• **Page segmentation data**

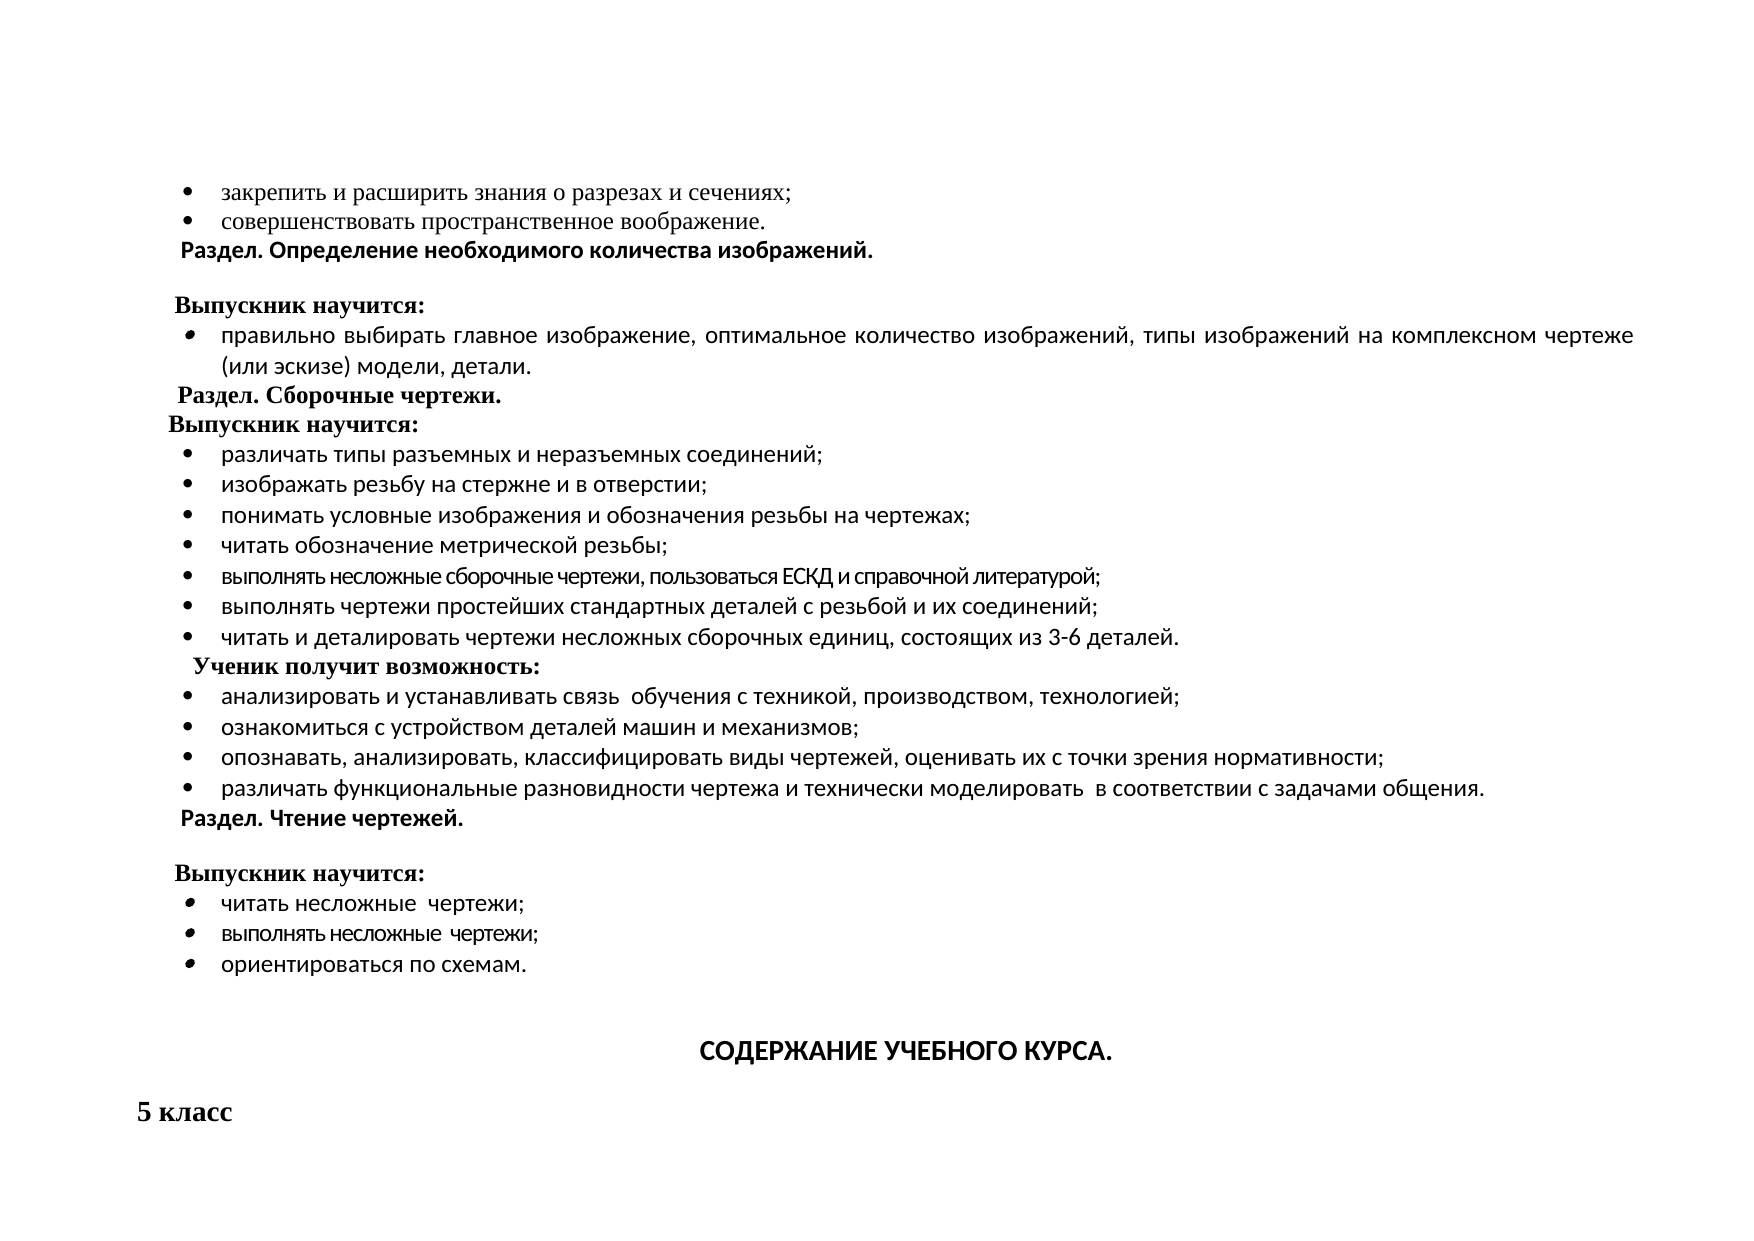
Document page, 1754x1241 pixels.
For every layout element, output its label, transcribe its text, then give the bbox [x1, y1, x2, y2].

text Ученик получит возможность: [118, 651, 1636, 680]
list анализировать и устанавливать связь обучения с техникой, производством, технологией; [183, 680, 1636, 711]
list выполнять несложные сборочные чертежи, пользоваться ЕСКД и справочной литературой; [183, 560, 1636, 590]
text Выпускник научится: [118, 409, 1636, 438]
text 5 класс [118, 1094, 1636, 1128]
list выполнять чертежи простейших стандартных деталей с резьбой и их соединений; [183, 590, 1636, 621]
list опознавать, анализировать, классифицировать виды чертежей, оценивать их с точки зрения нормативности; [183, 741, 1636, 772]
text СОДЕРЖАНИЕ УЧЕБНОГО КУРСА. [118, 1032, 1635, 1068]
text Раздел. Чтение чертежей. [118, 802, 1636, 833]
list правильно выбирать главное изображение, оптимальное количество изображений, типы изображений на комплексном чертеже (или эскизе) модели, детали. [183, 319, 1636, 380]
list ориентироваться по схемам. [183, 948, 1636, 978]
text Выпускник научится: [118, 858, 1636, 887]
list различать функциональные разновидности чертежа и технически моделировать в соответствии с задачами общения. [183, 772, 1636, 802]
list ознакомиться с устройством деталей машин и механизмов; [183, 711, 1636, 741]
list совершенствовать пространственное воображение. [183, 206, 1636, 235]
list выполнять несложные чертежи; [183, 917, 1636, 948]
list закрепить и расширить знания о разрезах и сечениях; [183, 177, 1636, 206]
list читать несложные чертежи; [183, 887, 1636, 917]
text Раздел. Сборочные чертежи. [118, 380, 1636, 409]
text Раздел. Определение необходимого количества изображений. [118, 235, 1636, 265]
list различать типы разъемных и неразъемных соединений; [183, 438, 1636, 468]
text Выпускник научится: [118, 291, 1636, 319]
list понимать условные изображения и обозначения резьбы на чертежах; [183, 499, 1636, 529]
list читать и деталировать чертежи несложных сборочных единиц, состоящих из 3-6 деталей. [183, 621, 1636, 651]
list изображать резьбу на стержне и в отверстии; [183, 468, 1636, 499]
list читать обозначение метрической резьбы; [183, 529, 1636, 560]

• **REQUIRED WORK**
A faithful copy is needed: reproduce all of the data above, leaving the pictures out.

• **WRITTEN SOLUTION**
Document page, 1754x1241 pixels.
For every layout element, output its label, transcribe its text, then give the bbox [x1, y1, x2, y2].

text Ученик получит возможность: [118, 651, 1636, 680]
list анализировать и устанавливать связь обучения с техникой, производством, технологией; [183, 680, 1636, 711]
list выполнять несложные сборочные чертежи, пользоваться ЕСКД и справочной литературой; [183, 560, 1636, 590]
text Выпускник научится: [118, 409, 1636, 438]
text 5 класс [118, 1094, 1636, 1128]
list выполнять чертежи простейших стандартных деталей с резьбой и их соединений; [183, 590, 1636, 621]
list опознавать, анализировать, классифицировать виды чертежей, оценивать их с точки зрения нормативности; [183, 741, 1636, 772]
text СОДЕРЖАНИЕ УЧЕБНОГО КУРСА. [118, 1032, 1635, 1068]
text Раздел. Чтение чертежей. [118, 802, 1636, 833]
list правильно выбирать главное изображение, оптимальное количество изображений, типы изображений на комплексном чертеже (или эскизе) модели, детали. [183, 319, 1636, 380]
list ориентироваться по схемам. [183, 948, 1636, 978]
text Выпускник научится: [118, 858, 1636, 887]
list различать функциональные разновидности чертежа и технически моделировать в соответствии с задачами общения. [183, 772, 1636, 802]
list ознакомиться с устройством деталей машин и механизмов; [183, 711, 1636, 741]
list совершенствовать пространственное воображение. [183, 206, 1636, 235]
list выполнять несложные чертежи; [183, 917, 1636, 948]
list закрепить и расширить знания о разрезах и сечениях; [183, 177, 1636, 206]
list читать несложные чертежи; [183, 887, 1636, 917]
text Раздел. Сборочные чертежи. [118, 380, 1636, 409]
text Раздел. Определение необходимого количества изображений. [118, 235, 1636, 265]
list различать типы разъемных и неразъемных соединений; [183, 438, 1636, 468]
text Выпускник научится: [118, 291, 1636, 319]
list понимать условные изображения и обозначения резьбы на чертежах; [183, 499, 1636, 529]
list читать и деталировать чертежи несложных сборочных единиц, состоящих из 3-6 деталей. [183, 621, 1636, 651]
list изображать резьбу на стержне и в отверстии; [183, 468, 1636, 499]
list читать обозначение метрической резьбы; [183, 529, 1636, 560]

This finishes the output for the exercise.